Part of the miseducation of Ms. Lauryn Hill is that no one taught her to wear a watch.

arctic monkeys photo by patrick ainsworth
Arctic Monkeys' Alex Turner at Voodoo 2014, by Patrick Ainsworth

[Updated] Saturday night at Voodoo was supposed to be about Arctic Monkeys, who were headlining the festival to the surprise of everyone except all the people who showed up for them. When the first talent lineup was rolled out, their name on the bill prompted speculation that Skrillex would be the first EDM artist to headline Voodoo’s main stage.

But the story of night was Ms. Lauryn Hill, who has a well-publicized problem with punctuality. She is notorious for being late, and Saturday she was 45 minutes tardy for her 6 p.m. slot on Le Ritual Stage. At one point, former KKND (“The End”) deejay and Voodoo organizer Sig went onstage to acknowledge that she was late, and by offering up a choice of reasons—just left the hotel, had to pick-up the dry cleaning, got lost—in effect told the crowd that no one backstage knew what the problem was. Soon after, her band scurried out and started a rough version of Bob Marley’s “Soul Rebel,” one that she began singing while in the wings, well before she got onstage.

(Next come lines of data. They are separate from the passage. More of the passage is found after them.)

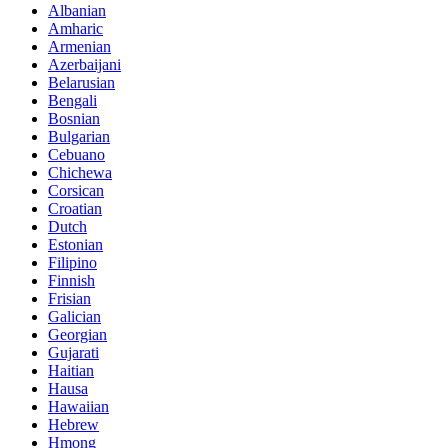
Albanian
Amharic
Armenian
Azerbaijani
Belarusian
Bengali
Bosnian
Bulgarian
Cebuano
Chichewa
Corsican
Croatian
Dutch
Estonian
Filipino
Finnish
Frisian
Galician
Georgian
Gujarati
Haitian
Hausa
Hawaiian
Hebrew
Hmong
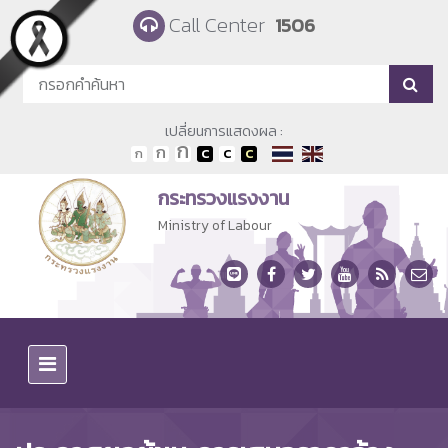
Skip to main content
Call Center
1506
เปลี่ยนการแสดงผล :
กระทรวงแรงงาน
Ministry of Labour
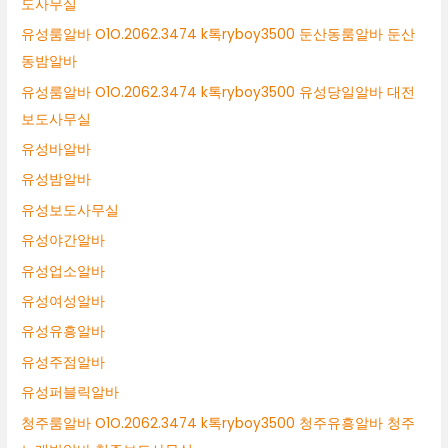
도사무실
유성룸알바 O1O.2062.3474 k톡ryboy3500 둔산동룸알바 둔산
동밤알바
유성룸알바 O1O.2062.3474 k톡ryboy3500 유성당일알바 대전
보도사무실
유성바알바
유성밤알바
유성보도사무실
유성야간알바
유성업소알바
유성여성알바
유성유흥알바
유성주점알바
유성퍼블릭알바
청주룸알바 O1O.2062.3474 k톡ryboy3500 청주유흥알바 청주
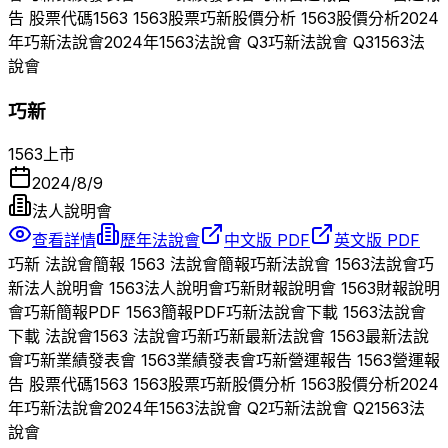
告 股票代碼
1563
1563
股票
巧新
股價分析
1563
股價分析
2024
年
巧新
法說會
2024
年
1563
法說會 Q
3
巧新
法說會 Q
3
1563
法
說會
巧新
1563
上市
2024/8/9
法人說明會
查看詳情
歷年法說會
中文版 PDF
英文版 PDF
巧新
法說會簡報
1563
法說會簡報
巧新
法說會
1563
法說會
巧
新
法人說明會
1563
法人說明會
巧新
財報說明會
1563
財報說明
會
巧新
簡報PDF
1563
簡報PDF
巧新
法說會下載
1563
法說會
下載 法說會
1563
法說會
巧新
巧新
最新法說會
1563
最新法說
會
巧新
業績發表會
1563
業績發表會
巧新
營運報告
1563
營運報
告 股票代碼
1563
1563
股票
巧新
股價分析
1563
股價分析
2024
年
巧新
法說會
2024
年
1563
法說會 Q
2
巧新
法說會 Q
2
1563
法
說會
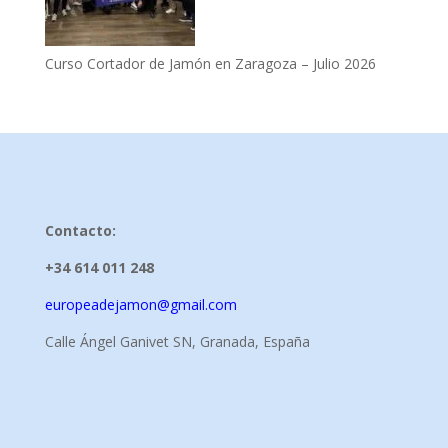
Curso Cortador de Jamón en Zaragoza – Julio 2026
Contacto:
+34 614 011 248
europeadejamon@gmail.com
Calle Ángel Ganivet SN, Granada, España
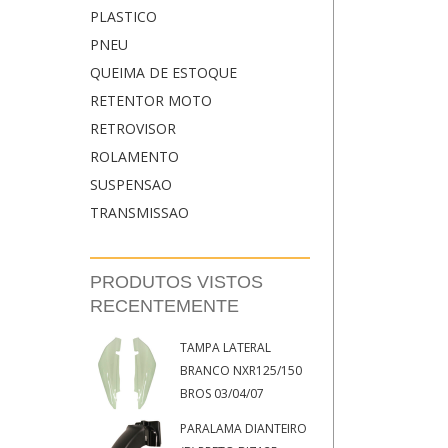
PLASTICO
PNEU
QUEIMA DE ESTOQUE
RETENTOR MOTO
RETROVISOR
ROLAMENTO
SUSPENSAO
TRANSMISSAO
PRODUTOS VISTOS
RECENTEMENTE
TAMPA LATERAL
BRANCO NXR125/150
BROS 03/04/07
PARALAMA DIANTEIRO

She then dropped into a hard reggae version of “Killing Me Softly (With His Song)” and a terse, reggae funk groove for “Everything is Everything.” She sounded great and committed, but at 7:15 she was 15 minutes over time and the plug was pulled on her set mid-song. It was a cold ending, but as part of its effort to minimize noise issues at night, Voodoo has to close at 11. A seriously overtime show would have a ripple effect on the rest of the schedule. After she went 15 minutes long, corporate rock band 30 Seconds to Mars started 8 minutes late, but the final set change-over was sped up so that headliners Arctic Monkeys could begin back on time.

arctic monkeys photo by patrick ainsworth Arctic Monkeys at Voodoo 2014, by Patrick Ainsworth

 

I’d have more to say about the Arctic Monkeys set, but it was announced that Hill would finish her set at 10 p.m. on Le Flambeau Stage after the end of Benjamin Booker’s set. I’d also have more to say about him, but I had to write a quick story on Hill for The New Orleans Advocate. After having covered the story, the writer in me had to know how it would end? Would she say something about her lateness? Getting cut off?

The question that didn’t occur to any of us was, “Will she be on time this time?” The answer was no, though it wasn’t all her fault. Much of the time from 10 to 10:30 was spent getting the stage ready for Hill and her band. But, there came a point when the stage was bare and once again Hill wasn’t on it. it wasn’t until 10:45 that the band came on stage, officially with 15 minutes to go and a half-hour left in her set. She came on during a high energy reggae work out, gesturing frantically at musicians and sound people, directing musical and support staff actions with neurotic intensity. But whatever the intensity’s source, it led to a riveting final set, complete with a cover of Cher’s “Bang Bang (My Baby Shot Me Down),” and encore versions of “Everything is Everything” and “Ready or Not.”

At any point, it seemed like the set could be ending as she presided over rave-up moment after rave-up moment, only to move on to more music. People speculated on Twitter that there had likely been some terse conversations backstage, but none of that came out onstage until someone at the side of the stage signaled that it was time to stop at 11:15.

Hill had other ides and announced, “We’ll do one more song,” then quickly lit into “Doo-Wop (That Thing),” tweaking her phrasing of lines in it as she did in other songs in ways that kept fans from singing along, no matter how badly they wanted to.

Hill never addressed the events of the evening, and as maddening as she was to those who waited an hour and a half to hear her sing an hour’s worth of material, there’s no denying that she was remarkable in her ability to pull together a completely personal, passionate musical vision—and one that is malleable. Saturday, reggae underpinned many of the grooves, but last year she similarly recast her songs in a gospel mode.

Too bad it doesn't involve a watch.

 

ms. lauryn hill photo Ms. Lauryn Hill at Voodoo 2014, by B. Brecheisen

skrillex photo by patrick ainsworth Skrillex at Vodoo 2014, by Patrick Ainsworth

 

Updated at 8:55 a.m.

The story was revised for better readability.

Updated Nov. 4, 10:35 a.m.

The staff photo of Hill was recently added, as was a video that more fully depicts her being cut off.